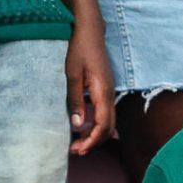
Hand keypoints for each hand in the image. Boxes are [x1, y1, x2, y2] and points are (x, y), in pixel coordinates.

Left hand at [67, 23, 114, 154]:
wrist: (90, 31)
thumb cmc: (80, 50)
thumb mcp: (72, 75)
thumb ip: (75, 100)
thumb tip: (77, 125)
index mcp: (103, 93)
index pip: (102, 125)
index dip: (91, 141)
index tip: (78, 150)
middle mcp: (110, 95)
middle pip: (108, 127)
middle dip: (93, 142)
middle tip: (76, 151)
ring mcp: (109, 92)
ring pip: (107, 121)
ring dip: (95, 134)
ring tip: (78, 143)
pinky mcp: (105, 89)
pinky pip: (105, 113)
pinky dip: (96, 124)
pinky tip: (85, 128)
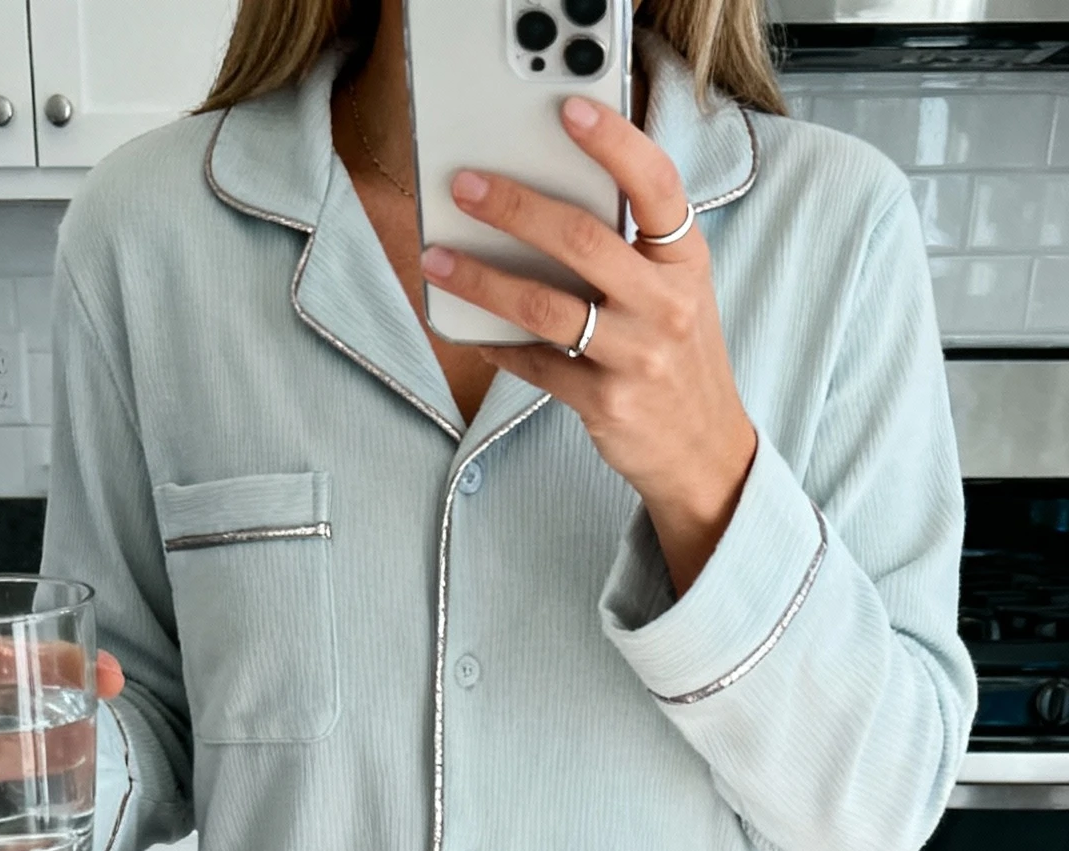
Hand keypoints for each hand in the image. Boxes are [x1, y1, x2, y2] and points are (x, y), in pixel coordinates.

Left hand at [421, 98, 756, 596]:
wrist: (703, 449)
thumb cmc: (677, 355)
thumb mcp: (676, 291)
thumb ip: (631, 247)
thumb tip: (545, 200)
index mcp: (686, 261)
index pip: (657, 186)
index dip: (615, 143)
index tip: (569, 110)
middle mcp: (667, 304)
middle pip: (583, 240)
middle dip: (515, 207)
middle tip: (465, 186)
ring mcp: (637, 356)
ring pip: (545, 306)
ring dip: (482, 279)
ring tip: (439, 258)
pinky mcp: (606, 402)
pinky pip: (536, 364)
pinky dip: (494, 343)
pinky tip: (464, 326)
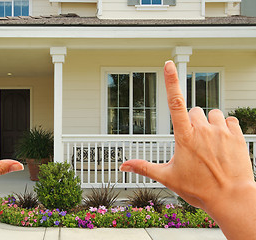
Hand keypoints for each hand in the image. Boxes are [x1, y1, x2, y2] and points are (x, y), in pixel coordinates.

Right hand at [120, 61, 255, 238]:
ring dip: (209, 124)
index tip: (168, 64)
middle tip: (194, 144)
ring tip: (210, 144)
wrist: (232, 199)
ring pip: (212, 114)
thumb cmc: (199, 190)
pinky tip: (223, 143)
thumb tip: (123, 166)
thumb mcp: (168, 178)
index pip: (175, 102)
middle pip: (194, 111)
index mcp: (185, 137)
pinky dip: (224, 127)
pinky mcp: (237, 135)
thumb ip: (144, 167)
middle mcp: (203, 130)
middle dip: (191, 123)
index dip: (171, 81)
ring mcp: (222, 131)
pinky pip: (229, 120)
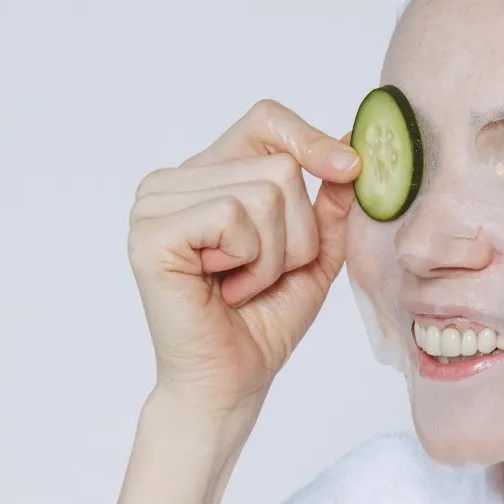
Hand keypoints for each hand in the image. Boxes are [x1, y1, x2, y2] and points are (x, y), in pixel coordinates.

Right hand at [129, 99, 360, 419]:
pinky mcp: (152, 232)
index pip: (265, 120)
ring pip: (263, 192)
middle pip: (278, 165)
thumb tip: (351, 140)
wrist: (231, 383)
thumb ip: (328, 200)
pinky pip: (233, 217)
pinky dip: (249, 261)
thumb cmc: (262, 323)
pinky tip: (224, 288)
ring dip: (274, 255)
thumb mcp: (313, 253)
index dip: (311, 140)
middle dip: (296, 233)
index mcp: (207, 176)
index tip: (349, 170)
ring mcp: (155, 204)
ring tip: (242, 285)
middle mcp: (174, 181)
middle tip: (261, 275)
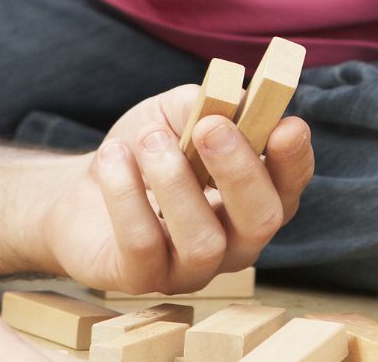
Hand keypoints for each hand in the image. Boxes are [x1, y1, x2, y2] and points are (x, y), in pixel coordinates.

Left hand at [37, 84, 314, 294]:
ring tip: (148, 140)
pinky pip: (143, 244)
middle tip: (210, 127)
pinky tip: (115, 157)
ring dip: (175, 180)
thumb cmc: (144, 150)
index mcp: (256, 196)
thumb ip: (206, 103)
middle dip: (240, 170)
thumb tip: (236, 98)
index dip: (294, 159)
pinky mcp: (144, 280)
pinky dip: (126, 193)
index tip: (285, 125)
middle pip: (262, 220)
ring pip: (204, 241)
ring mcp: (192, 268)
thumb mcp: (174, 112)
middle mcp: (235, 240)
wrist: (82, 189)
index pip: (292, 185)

────────

Exercise description |
What you give back should be exactly the lines from the top of the data above down to and including the line with "index dip: (91, 141)", minus any pictures.

Output for this exercise |
Hand keypoints for each hand in the image. Boxes are [x1, y1, x2, y2] and points are (x, y), in pixel coordinates.

Left hand at [67, 23, 114, 154]:
wrist: (90, 31)
thumb cmc: (80, 50)
thumb mcp: (72, 75)
thumb ip: (75, 100)
thumb tip: (77, 125)
index mcp: (103, 93)
index pip: (102, 125)
index dip: (91, 141)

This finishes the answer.